Czy Jarosław Kaczyński zarządzi przedterminowe wybory? Publicysta Jakub Majmurek wskazuje w "Newsweeku", że choć nadal bardziej prawdopodobne jest, że Zjednoczona Prawica wytrwa do końca kadencji w 2023 roku, to przyspieszone wybory nie są tylko wyłącznie teoretyczną możliwością. Co mogłoby skłonić prezesa PiS do takiej decyzji?
Groźby Jarosława Kaczyńskiego wobec koalicjantów, Ziobry i Gowina, nie muszą być blefem – przekonuje Majmurek.
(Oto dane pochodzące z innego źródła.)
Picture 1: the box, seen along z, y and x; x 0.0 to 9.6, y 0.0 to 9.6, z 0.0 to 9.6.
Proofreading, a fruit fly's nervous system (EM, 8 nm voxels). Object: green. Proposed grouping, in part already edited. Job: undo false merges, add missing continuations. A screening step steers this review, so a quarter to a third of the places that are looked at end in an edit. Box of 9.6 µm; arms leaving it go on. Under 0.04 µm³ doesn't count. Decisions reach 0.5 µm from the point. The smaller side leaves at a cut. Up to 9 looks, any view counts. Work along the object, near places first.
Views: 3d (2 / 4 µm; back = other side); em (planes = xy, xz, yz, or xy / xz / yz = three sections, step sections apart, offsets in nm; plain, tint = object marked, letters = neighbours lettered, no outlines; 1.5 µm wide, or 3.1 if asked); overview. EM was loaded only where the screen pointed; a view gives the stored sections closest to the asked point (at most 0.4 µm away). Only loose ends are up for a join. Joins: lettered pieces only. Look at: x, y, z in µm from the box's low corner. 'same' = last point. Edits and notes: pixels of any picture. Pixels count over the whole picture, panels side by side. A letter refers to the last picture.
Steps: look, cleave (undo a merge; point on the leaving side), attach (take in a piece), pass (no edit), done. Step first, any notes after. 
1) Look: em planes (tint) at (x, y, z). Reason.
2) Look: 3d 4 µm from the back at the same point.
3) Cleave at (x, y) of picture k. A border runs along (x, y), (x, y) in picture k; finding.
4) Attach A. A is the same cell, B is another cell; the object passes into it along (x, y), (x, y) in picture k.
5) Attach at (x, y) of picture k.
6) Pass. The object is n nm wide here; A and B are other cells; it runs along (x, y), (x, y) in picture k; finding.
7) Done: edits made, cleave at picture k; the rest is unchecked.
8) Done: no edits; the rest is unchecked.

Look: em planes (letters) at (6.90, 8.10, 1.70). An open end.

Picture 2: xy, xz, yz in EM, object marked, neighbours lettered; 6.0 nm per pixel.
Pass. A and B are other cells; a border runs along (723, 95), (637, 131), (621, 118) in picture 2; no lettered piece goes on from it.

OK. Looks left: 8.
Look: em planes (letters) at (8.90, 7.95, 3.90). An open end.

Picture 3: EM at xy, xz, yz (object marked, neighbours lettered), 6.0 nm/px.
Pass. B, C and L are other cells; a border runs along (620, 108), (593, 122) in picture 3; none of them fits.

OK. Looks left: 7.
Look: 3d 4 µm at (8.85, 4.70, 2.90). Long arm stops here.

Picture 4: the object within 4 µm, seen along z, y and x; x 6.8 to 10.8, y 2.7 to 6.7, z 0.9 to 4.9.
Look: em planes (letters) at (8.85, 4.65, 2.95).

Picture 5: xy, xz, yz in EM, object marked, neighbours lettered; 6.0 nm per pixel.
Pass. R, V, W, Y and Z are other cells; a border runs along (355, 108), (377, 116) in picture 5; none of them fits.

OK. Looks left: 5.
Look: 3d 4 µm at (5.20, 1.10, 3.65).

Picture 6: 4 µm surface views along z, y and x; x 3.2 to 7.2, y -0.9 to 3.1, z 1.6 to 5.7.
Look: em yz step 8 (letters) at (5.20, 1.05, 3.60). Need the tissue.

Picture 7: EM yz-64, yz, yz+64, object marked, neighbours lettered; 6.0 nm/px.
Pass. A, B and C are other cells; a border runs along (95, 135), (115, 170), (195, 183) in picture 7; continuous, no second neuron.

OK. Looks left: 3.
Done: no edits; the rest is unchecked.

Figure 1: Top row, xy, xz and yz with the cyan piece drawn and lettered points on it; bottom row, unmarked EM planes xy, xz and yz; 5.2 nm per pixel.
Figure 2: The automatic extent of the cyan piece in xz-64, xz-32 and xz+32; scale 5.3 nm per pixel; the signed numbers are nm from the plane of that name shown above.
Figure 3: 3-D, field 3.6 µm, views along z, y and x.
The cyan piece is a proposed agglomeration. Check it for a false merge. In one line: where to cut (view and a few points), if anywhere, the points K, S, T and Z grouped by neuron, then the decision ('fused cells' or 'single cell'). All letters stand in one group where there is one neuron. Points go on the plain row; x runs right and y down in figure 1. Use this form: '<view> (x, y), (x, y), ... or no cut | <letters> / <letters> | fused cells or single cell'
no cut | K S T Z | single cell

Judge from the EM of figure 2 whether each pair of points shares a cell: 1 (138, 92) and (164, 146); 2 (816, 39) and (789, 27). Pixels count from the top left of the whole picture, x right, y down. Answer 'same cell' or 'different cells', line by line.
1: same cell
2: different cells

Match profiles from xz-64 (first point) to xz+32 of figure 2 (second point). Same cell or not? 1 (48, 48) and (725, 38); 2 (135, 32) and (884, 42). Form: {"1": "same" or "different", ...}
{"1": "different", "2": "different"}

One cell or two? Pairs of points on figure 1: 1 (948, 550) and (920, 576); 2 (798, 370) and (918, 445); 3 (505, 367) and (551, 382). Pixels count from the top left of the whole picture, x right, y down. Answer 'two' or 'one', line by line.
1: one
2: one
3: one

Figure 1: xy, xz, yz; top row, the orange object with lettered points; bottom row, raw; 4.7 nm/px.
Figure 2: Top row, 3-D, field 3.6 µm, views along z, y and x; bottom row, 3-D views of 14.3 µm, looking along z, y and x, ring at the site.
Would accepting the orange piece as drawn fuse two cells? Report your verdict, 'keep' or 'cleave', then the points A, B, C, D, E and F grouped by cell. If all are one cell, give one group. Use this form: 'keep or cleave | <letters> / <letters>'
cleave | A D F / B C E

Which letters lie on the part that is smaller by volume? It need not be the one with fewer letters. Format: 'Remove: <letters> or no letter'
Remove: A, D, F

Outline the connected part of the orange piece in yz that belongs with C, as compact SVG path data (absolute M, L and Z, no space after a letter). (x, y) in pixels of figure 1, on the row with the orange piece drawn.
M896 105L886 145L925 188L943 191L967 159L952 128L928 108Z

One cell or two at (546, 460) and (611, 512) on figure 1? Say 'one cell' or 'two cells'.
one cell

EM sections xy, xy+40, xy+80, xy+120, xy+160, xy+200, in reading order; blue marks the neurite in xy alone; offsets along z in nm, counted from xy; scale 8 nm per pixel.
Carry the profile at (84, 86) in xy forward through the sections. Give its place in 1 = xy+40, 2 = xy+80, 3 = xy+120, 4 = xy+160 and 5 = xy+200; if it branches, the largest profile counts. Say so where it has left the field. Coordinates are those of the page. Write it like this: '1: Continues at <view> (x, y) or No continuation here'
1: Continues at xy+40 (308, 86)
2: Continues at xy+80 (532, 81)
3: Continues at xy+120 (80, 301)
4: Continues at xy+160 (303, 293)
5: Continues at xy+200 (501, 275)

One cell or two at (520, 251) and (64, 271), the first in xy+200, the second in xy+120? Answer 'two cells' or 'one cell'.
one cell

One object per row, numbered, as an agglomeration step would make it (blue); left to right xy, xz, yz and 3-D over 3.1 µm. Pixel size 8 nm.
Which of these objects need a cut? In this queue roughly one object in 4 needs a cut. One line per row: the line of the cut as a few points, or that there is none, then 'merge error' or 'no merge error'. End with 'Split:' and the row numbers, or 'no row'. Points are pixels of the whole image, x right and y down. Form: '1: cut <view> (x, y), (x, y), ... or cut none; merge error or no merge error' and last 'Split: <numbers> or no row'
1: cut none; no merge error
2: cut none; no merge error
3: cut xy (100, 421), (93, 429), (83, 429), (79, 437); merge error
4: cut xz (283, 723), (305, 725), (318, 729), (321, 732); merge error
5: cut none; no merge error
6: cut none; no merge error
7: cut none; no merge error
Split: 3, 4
Zdaniem publicysty wicepremier i prezes PiS nadal może chcieć dociągnąć Zjednoczoną Prawicę do końca kadencji, jednak po cichu szykować również plan B.
"Kaczyński może bowiem uznać, że mimo wszystko warto zaryzykować wcześniejsze wybory i tak politycznie rozegrać opozycję, by musiała poprzeć wniosek o skrócenie kadencji Sejmu" – czytamy na Newsweek.pl (obóz władzy nie ma wystarczającej liczby posłów, by zdecydować o tym samodzielnie). Jakie powody mogłyby skłonić polityka do takiego działania?
Majmurek wymienia dwa główne czynniki. Pierwszym z nich jest kryzys władzy w Zjednoczonej Prawicy. Konflikt między sojusznikami osiągnął takie natężenie, że "Kaczyński będzie musiał w każdym kluczowym głosowaniu kupować poparcie koalicjantów", a to będzie kosztowne, męczące i nieefektywne.
Przywódca Prawa i Sprawiedliwości będzie więc kuszony wizją przecięcia agonii ZP w świetle kamer, zwłaszcza że – to czynnik numer dwa – niepokorni są nie tylko koalicjanci, ale nawet niektórzy posłowie PiS, co stało się jasne choćby w przypadku projektu tzw. piątki dla zwierząt.
"Zdaniem wielu obserwujących uważnie Kaczyńskiego komentatorów, na czele z Robertem Krasowskim, dla prezesa PiS władza w partii była zawsze ważniejsza od władzy w państwie. I dla tej pierwszej gotów jest poświęcić tę drugą" – podsumowuje Majmurek.